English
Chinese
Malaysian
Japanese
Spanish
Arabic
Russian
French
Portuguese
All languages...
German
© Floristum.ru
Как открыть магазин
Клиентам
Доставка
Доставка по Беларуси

==

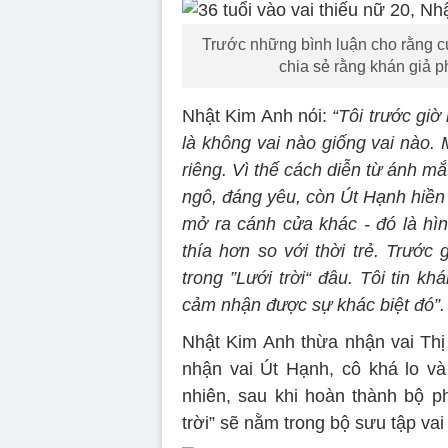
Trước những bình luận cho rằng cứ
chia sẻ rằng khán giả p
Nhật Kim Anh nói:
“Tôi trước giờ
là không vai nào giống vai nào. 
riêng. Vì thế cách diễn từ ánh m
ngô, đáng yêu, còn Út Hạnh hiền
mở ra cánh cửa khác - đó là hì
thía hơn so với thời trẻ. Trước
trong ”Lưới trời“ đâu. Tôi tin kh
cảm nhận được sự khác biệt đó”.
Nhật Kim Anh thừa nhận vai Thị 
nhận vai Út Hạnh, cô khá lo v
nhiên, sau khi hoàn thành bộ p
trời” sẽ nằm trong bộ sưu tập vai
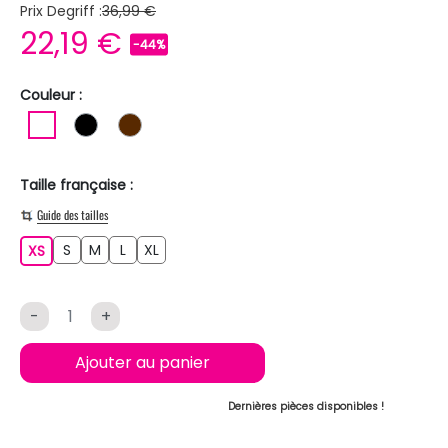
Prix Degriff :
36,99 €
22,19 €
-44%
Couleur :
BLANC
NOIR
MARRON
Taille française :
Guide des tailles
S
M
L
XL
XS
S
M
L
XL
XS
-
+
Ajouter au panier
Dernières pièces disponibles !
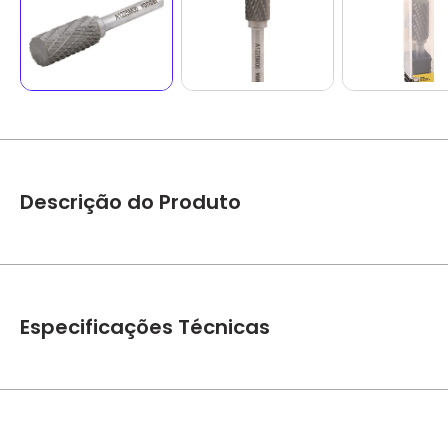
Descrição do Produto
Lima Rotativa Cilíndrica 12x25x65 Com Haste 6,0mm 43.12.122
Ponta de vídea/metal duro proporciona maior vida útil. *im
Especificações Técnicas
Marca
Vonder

(Goal of the exercise) Show every line of the material that contains the word "khác".

(Response)
mở ra cánh cửa khác - đó là hì
cảm nhận được sự khác biệt đó”.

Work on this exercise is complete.